■ **EXERCISE OBJECTIVE**
Filter out all lines without the word "Hover" from the data below, please, and copy the rest.

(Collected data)
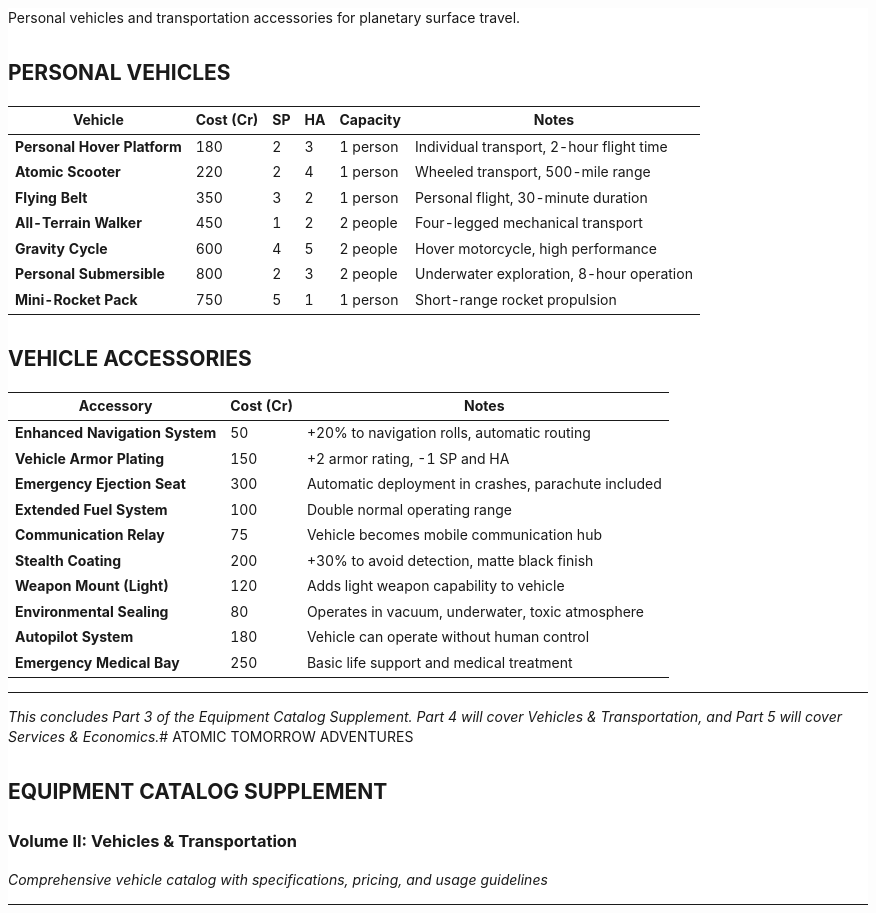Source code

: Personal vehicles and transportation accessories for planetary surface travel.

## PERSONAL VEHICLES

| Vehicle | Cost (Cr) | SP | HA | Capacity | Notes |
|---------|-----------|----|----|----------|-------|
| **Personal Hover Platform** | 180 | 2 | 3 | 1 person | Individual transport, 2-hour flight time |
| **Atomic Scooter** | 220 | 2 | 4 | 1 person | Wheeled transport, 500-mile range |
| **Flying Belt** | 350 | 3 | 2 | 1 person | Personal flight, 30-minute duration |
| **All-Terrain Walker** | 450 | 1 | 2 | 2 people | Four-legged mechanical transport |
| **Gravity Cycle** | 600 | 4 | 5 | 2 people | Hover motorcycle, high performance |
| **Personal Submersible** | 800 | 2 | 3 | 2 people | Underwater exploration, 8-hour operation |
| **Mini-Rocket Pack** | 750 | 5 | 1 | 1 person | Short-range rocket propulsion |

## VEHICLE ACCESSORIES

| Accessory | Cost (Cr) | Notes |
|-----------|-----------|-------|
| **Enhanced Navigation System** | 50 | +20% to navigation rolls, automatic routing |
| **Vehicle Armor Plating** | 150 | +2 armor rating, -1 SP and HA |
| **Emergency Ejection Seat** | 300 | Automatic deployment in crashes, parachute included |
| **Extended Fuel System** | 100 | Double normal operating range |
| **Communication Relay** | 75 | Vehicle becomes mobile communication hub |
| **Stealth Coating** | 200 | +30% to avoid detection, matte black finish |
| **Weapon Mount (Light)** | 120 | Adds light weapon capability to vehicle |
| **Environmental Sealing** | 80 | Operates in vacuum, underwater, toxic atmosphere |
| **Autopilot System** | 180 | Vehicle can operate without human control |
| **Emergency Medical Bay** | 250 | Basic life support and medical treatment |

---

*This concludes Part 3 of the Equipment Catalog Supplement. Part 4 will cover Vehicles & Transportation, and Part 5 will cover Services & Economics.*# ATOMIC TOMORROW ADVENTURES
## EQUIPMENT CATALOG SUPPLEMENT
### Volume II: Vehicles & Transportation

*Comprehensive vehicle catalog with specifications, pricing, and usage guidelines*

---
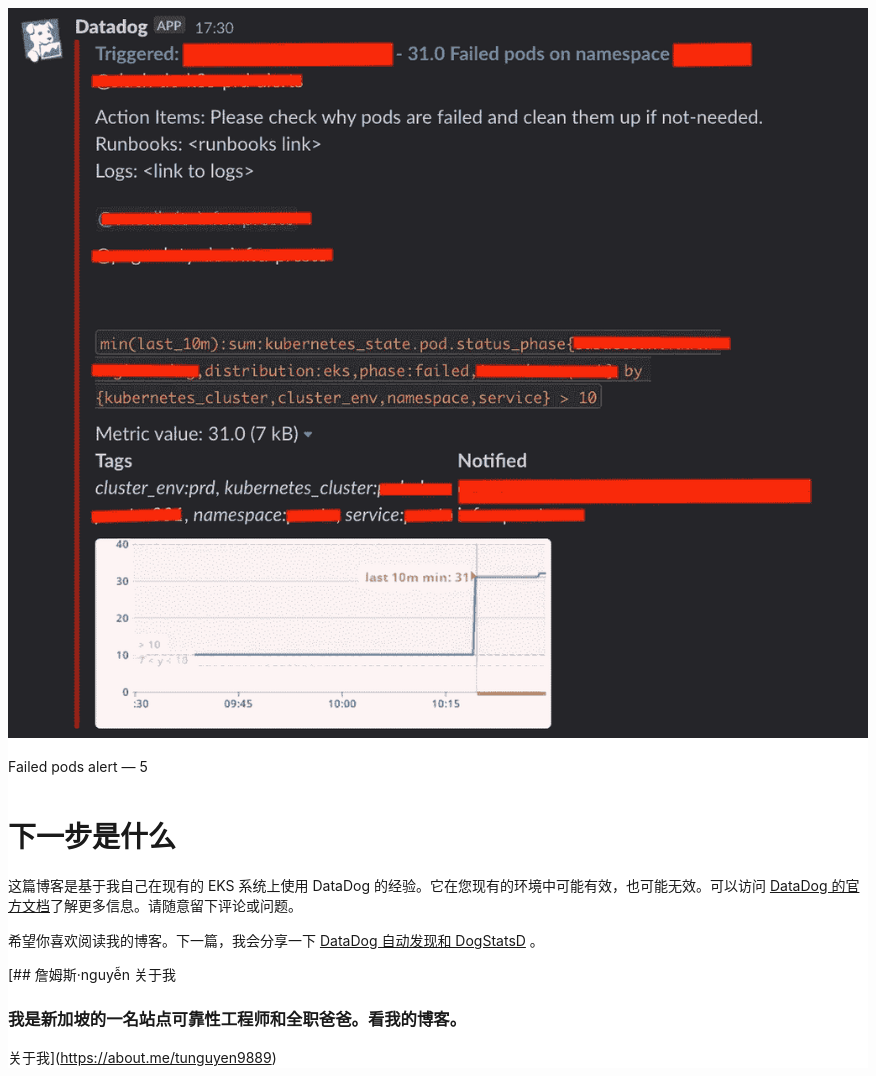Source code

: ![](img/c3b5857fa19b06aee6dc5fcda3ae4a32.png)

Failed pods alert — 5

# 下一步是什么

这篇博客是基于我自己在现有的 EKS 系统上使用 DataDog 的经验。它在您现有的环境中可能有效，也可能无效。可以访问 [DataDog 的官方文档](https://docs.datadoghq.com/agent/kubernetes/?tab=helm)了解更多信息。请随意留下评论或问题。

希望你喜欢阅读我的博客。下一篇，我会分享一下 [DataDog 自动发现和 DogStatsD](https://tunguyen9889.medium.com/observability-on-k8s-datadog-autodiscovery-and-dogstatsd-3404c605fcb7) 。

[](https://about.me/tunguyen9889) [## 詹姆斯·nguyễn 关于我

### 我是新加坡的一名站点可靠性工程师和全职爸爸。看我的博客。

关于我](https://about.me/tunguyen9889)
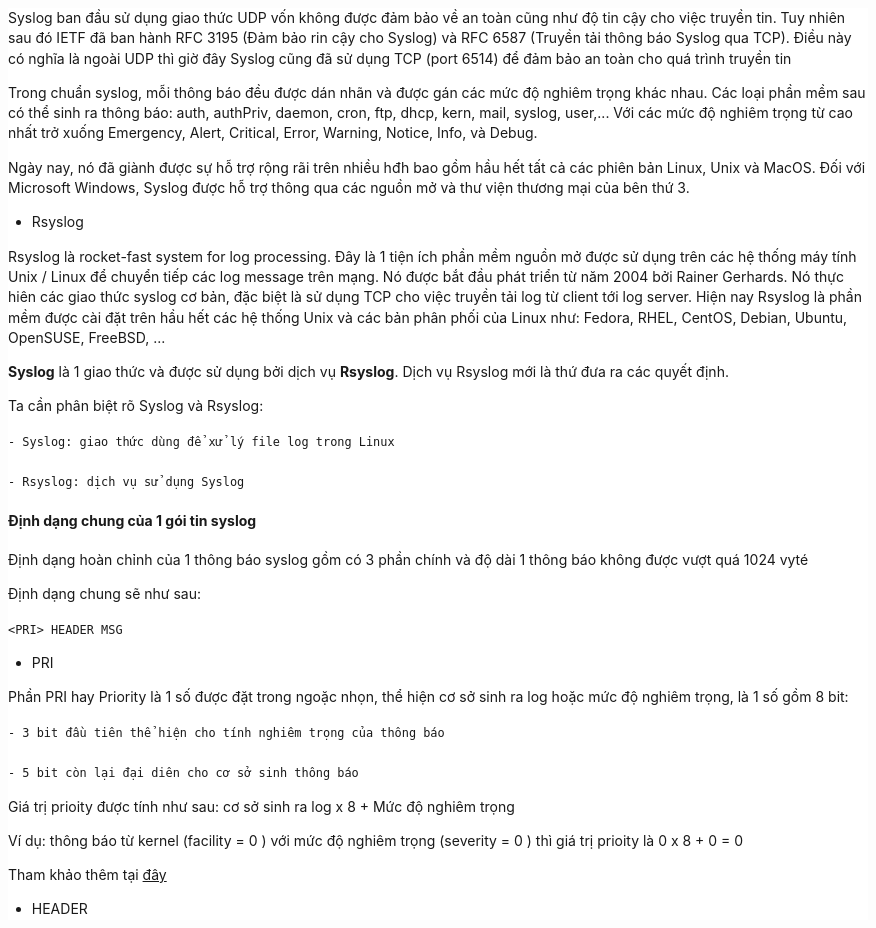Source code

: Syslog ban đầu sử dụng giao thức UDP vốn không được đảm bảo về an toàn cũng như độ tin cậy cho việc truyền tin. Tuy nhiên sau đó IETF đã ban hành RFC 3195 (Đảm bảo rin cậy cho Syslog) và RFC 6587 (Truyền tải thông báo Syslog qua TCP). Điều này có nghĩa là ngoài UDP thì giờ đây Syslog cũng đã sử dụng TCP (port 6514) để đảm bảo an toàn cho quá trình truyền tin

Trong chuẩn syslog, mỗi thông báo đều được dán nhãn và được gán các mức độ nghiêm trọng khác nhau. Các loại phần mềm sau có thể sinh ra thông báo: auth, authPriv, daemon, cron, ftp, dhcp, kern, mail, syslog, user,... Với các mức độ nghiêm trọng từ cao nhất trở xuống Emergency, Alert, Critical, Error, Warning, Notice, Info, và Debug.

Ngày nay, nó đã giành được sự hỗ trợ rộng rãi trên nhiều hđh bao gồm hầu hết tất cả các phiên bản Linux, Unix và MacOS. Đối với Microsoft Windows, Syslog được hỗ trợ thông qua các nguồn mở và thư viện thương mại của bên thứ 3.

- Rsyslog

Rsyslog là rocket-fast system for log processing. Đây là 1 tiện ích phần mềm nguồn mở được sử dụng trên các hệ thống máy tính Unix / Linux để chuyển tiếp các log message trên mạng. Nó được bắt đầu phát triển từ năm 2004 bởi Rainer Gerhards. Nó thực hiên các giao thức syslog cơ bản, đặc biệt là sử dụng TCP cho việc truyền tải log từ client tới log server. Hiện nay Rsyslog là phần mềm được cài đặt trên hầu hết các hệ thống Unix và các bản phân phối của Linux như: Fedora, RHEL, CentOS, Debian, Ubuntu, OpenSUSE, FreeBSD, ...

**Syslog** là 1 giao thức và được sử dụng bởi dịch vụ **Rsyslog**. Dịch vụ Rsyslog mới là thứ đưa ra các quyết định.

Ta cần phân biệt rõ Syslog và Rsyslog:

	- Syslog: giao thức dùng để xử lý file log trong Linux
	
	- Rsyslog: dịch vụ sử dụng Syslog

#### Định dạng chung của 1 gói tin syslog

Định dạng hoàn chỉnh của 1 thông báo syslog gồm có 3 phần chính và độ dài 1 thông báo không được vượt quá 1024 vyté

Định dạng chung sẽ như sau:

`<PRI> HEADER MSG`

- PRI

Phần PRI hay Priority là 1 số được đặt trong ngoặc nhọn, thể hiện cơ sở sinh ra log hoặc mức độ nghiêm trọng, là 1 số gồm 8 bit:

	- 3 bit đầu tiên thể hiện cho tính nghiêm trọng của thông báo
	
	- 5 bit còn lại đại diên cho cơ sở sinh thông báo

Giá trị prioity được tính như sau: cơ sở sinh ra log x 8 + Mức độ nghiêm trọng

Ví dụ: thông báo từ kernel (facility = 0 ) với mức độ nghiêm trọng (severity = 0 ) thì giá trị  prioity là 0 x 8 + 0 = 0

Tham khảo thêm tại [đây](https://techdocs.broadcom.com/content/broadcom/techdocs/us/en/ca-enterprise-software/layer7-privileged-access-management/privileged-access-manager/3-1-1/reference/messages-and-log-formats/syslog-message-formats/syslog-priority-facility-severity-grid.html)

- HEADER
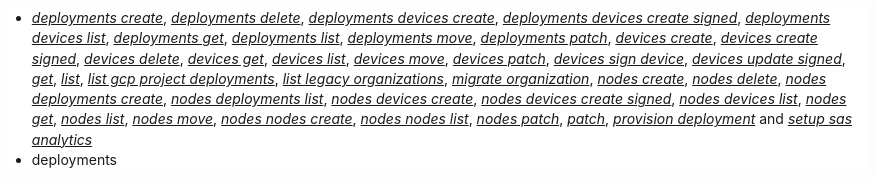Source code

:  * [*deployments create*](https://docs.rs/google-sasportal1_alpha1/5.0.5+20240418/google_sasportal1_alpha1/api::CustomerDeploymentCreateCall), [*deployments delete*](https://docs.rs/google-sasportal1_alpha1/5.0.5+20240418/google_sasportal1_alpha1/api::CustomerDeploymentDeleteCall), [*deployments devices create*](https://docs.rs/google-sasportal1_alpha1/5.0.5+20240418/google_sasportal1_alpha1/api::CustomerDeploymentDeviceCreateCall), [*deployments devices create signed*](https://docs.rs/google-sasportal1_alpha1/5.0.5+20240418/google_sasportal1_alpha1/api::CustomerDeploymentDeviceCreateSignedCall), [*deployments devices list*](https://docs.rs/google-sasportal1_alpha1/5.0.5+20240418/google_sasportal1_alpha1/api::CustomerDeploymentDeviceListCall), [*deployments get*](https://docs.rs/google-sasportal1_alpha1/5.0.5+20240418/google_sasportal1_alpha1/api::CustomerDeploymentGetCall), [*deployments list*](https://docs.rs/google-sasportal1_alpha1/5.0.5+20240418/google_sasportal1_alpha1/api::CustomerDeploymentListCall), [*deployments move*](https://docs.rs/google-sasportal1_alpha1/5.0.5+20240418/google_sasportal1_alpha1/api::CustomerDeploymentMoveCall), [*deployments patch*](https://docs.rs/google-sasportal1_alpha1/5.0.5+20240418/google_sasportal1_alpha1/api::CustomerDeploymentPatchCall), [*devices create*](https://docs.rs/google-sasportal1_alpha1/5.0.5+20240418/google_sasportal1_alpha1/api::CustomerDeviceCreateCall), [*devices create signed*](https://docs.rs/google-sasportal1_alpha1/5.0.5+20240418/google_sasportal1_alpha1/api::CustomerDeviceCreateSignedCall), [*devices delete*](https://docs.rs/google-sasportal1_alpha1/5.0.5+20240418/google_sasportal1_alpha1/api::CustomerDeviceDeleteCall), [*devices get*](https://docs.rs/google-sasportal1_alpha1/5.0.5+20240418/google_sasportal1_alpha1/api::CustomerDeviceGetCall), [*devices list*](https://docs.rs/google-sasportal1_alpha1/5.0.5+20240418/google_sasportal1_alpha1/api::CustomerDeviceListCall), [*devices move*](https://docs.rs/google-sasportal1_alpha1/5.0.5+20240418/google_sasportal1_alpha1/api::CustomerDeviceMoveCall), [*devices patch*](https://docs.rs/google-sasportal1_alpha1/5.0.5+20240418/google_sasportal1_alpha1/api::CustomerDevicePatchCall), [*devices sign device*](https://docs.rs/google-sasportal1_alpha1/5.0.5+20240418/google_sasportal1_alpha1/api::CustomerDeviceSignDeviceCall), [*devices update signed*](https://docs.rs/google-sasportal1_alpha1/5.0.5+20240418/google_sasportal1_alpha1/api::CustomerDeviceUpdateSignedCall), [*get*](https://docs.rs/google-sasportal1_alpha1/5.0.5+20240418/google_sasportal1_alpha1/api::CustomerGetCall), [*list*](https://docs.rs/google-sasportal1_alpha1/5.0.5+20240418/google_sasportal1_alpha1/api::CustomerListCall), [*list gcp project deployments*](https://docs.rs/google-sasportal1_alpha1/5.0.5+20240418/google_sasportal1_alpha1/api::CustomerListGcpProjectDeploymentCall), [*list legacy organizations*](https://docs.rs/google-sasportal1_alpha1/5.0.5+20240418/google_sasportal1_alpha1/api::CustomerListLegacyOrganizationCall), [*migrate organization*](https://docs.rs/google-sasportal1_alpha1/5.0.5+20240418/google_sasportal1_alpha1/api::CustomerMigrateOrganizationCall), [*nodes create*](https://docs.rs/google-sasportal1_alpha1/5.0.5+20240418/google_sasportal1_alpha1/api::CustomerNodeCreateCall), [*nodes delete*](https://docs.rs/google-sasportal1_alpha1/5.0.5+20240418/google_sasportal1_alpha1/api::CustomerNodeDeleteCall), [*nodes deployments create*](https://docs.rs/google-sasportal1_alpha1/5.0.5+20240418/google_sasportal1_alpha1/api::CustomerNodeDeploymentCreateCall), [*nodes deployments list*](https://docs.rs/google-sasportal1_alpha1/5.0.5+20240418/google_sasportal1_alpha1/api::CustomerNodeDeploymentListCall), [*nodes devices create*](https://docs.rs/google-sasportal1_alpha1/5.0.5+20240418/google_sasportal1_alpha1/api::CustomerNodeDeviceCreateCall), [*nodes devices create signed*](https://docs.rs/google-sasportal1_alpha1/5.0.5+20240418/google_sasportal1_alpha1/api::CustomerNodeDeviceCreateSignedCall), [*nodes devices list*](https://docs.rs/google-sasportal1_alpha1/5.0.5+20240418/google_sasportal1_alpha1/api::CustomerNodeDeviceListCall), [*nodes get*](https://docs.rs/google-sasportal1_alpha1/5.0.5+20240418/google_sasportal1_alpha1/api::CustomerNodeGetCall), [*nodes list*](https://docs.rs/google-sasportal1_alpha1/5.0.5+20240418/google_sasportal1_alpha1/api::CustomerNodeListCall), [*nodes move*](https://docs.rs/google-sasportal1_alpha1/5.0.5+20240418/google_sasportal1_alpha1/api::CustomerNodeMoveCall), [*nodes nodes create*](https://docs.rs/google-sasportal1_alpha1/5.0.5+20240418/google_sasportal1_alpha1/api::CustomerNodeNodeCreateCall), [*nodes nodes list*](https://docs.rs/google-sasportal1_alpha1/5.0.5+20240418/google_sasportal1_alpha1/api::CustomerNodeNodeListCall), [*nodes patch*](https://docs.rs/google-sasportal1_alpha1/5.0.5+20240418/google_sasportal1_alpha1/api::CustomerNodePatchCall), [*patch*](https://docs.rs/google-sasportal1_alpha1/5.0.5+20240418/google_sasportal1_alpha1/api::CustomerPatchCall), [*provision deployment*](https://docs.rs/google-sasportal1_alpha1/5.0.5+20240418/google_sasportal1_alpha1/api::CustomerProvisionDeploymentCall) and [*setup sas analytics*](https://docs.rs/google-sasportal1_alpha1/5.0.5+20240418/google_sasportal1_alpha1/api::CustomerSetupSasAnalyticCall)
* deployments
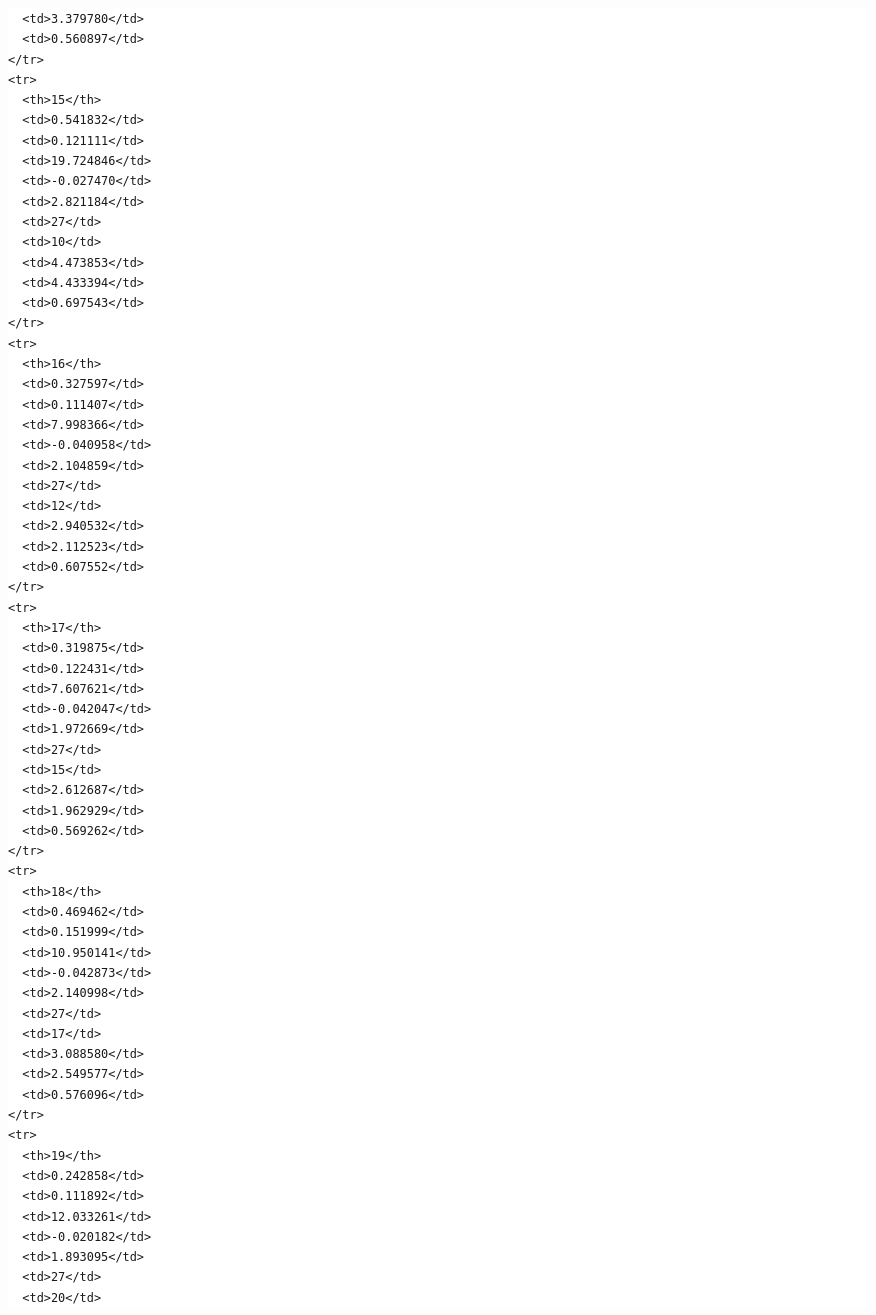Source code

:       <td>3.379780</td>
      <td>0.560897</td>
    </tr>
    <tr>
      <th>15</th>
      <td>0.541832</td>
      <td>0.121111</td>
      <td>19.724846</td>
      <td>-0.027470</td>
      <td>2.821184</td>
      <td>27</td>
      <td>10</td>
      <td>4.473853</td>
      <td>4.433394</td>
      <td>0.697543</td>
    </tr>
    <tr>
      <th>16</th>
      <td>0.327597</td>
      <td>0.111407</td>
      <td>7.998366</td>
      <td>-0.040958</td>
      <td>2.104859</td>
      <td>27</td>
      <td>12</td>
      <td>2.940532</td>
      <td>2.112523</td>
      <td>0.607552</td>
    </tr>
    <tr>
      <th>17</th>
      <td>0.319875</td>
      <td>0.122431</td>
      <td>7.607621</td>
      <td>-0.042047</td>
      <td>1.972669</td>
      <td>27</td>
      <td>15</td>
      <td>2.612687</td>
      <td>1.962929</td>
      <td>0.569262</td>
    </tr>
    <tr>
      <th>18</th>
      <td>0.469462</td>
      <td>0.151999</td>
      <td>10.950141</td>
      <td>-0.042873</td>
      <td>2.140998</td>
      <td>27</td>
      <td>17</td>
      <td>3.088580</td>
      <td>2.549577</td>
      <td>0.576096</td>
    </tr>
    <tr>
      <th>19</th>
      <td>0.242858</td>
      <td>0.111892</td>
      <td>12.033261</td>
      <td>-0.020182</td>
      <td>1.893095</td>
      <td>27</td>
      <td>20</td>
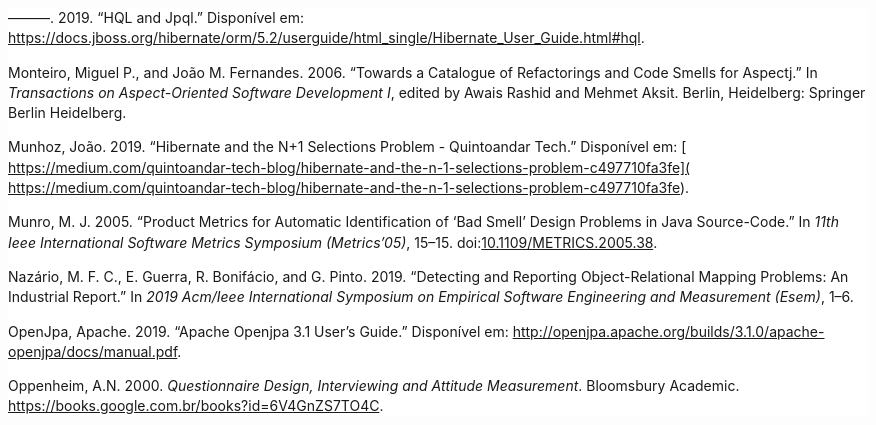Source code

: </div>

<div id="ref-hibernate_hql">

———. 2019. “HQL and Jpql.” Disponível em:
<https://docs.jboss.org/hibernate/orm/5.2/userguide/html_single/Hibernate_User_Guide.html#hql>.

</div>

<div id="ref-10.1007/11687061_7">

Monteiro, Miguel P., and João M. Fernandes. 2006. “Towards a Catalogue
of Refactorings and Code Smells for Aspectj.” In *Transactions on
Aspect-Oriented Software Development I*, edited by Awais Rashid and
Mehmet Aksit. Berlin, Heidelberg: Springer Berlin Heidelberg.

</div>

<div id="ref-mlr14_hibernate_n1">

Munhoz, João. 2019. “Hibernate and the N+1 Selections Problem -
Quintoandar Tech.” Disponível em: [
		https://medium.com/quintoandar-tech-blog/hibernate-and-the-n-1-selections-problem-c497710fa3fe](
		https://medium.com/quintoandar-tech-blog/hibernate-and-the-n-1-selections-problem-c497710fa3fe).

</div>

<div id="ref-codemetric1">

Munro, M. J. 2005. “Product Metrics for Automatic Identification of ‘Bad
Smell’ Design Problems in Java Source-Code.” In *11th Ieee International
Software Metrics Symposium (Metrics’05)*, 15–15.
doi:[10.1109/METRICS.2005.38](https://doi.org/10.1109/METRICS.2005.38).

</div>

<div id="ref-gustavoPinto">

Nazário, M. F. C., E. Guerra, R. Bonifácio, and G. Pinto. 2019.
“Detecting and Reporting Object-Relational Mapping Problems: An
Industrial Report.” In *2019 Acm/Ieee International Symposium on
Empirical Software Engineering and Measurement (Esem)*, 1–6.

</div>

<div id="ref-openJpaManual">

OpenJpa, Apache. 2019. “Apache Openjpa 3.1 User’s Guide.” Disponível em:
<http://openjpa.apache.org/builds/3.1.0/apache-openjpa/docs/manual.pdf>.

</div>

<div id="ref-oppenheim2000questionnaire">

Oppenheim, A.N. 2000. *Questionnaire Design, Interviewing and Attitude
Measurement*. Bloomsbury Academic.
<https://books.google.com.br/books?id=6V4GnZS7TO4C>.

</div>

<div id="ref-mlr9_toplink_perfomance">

■ **WRITTEN REPLY**
| **Personal Hover Platform** | 180 | 2 | 3 | 1 person | Individual transport, 2-hour flight time |
| **Gravity Cycle** | 600 | 4 | 5 | 2 people | Hover motorcycle, high performance |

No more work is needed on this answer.